A Central Bank official said yesterday that there has been very strong growth in credit and money supply, but that the potential adverse affects of this on inflation had been lessened so far because people were holding on to their savings. "There is a monetary overhang, if you like," he said, adding that this situation may not continue.

The Bank said the economy has continued to perform well this year. The growth rate for the year as a whole is now likely to be close to 6 per cent.

It said data would seem to indicate that there is now only a small gap between the economy's potential output and actual output. However, it said the significant increases in the labour supply, associated with migration flows and greater female participation in the labour force, have limited the pressure on resources that would otherwise exist.

On the EMU issue, the Bank said Ireland is broadly on line to meet the Maastricht criteria and inflation over the past five years has averaged 2 1/4 per cent.
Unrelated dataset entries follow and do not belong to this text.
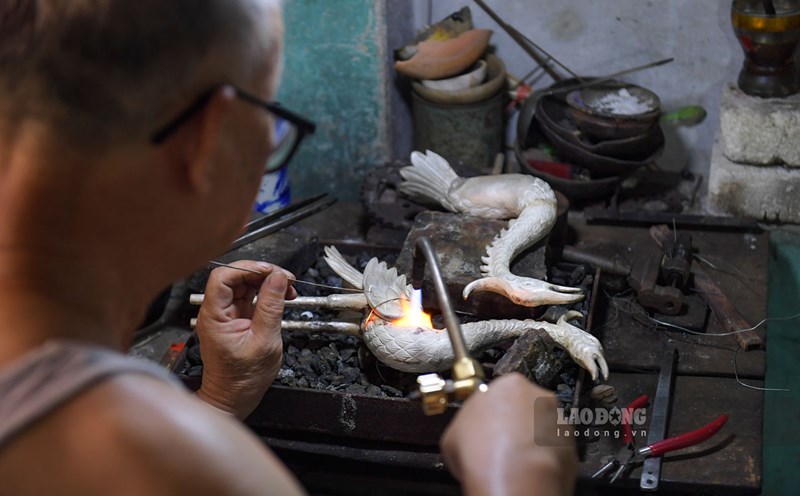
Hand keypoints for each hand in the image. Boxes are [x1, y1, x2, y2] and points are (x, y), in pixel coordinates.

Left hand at [194, 261, 295, 418]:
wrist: (234, 398)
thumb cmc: (243, 379)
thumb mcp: (265, 341)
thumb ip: (271, 307)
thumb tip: (279, 278)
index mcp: (215, 316)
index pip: (223, 277)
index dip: (247, 268)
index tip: (270, 271)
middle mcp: (217, 312)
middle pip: (235, 276)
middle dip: (262, 273)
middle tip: (286, 278)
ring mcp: (226, 314)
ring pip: (245, 284)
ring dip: (267, 282)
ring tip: (288, 288)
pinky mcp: (237, 318)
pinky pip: (251, 296)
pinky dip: (267, 293)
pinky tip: (281, 296)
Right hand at [440, 373, 577, 495]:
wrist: (514, 482)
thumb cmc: (485, 454)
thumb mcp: (454, 432)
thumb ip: (467, 422)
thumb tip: (468, 432)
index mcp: (510, 383)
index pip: (499, 390)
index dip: (490, 410)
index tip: (483, 424)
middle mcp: (539, 396)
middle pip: (524, 405)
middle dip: (513, 421)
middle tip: (496, 442)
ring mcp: (558, 421)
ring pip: (541, 426)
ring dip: (529, 438)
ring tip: (510, 460)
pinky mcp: (571, 447)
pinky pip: (553, 448)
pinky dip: (542, 457)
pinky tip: (525, 469)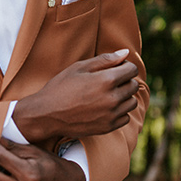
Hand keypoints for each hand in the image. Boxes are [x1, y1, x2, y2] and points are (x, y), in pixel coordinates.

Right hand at [13, 49, 138, 143]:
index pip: (131, 70)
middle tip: (108, 80)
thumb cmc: (61, 87)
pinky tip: (105, 107)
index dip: (125, 66)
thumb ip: (105, 59)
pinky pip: (125, 117)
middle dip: (125, 80)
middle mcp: (113, 98)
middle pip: (133, 85)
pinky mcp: (108, 127)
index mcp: (106, 80)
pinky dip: (120, 111)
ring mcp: (111, 115)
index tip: (116, 67)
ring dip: (124, 96)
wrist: (47, 114)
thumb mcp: (79, 68)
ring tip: (107, 93)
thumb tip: (125, 53)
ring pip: (132, 102)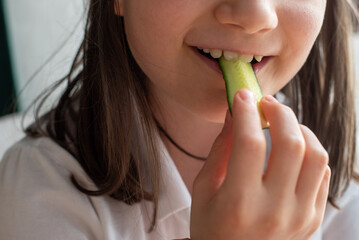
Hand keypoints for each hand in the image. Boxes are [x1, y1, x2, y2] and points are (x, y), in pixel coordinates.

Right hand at [190, 89, 330, 239]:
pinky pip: (322, 173)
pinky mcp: (313, 218)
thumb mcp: (203, 190)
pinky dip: (309, 152)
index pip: (249, 143)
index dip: (246, 112)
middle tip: (266, 103)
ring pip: (316, 155)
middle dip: (279, 111)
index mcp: (239, 202)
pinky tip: (292, 150)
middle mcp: (275, 210)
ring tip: (283, 123)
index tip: (242, 96)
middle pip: (291, 143)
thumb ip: (220, 150)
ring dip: (300, 129)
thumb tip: (234, 114)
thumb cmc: (212, 229)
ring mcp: (300, 216)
Notwithstanding the economy's good performance of recent years, there needs to be ongoing vigilance about satisfying the price stability criterion. "There is little room for manoeuvre," it warned.

It pointed out that although Ireland's headline inflation rate is low 1.5 per cent - the latest inflation rate using the measure for EU comparisons is 2.2 per cent. This compares with an average rate of 1 per cent for the three lowest inflation countries," it said.

However, the Bank admitted that it was "flying blind" in some respects.

While the Bank has generally intervened in the market to help keep the pound above sterling parity - thus allowing it to rise against other currencies - officials said there was nothing "sacrosanct" about any bilateral exchange rate such as the pound/ sterling rate.